You should compute the condition number of the matrix to see if it is invertible.

import numpy.linalg

if numpy.isfinite(numpy.linalg.cond(A)):
    B = numpy.linalg.inv(A)
else:
    # handle it

Your first solution catches the case where your matrix is so singular that numpy cannot cope at all - potentially quite an extreme case. Your second solution is better, because it catches the case where numpy gives an answer, but that answer is potentially corrupted by rounding error - this seems much more sensible.

If you are trying to invert ill-conditioned matrices, then you should consider using singular value decomposition. If used carefully, it can give you a sensible answer where other routines fail.

If you don't want SVD, then see also my comment about using lu_factor instead of inv.
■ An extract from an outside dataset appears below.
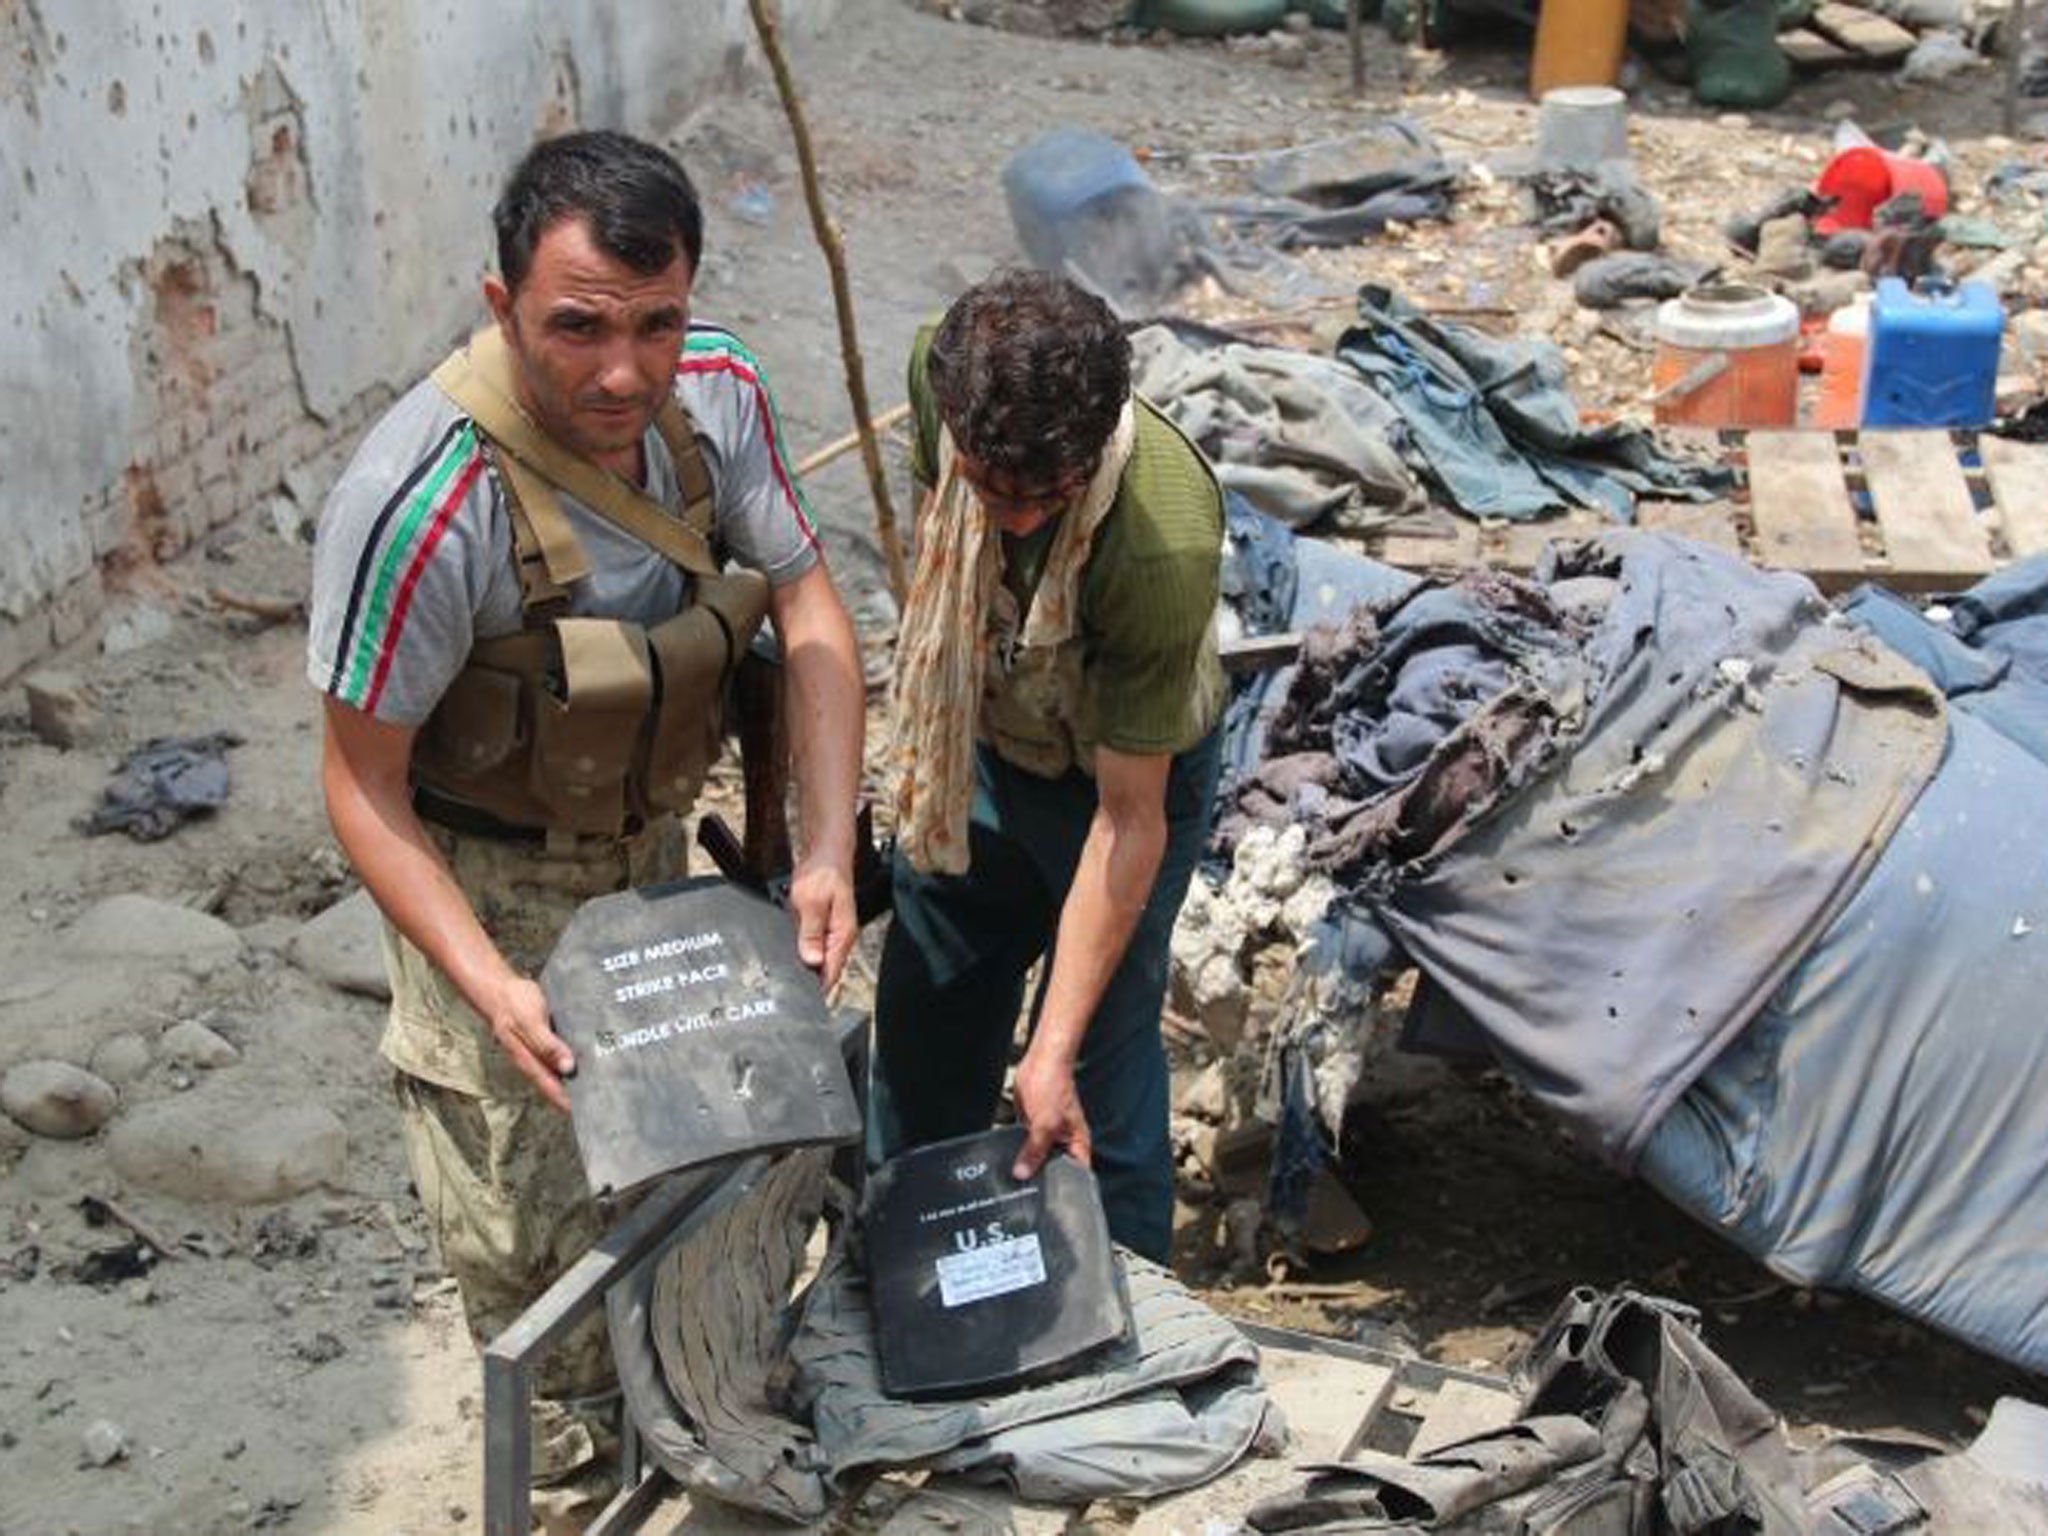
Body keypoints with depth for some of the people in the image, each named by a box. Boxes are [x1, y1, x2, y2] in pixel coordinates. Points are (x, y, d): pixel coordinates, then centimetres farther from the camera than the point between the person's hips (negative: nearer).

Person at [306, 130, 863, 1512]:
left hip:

So based on the inputs here, I'm marking my original code block with the explicit test as the solution:

if linalg.cond(x) < 1/sys.float_info.epsilon:
    i = linalg.inv(x)
else:
    #handle it

Surprisingly, the numpy.linalg.inv function doesn't perform this test. I checked the code and found it goes through all it's machinations, then just calls the lapack routine - seems quite inefficient. Also, I would 2nd a point made by DaveP: that the inverse of a matrix should not be computed unless it's explicitly needed.

Why not just check if the determinant is nonzero?

det = numpy.linalg.det(A)
if det != 0:
   #proceed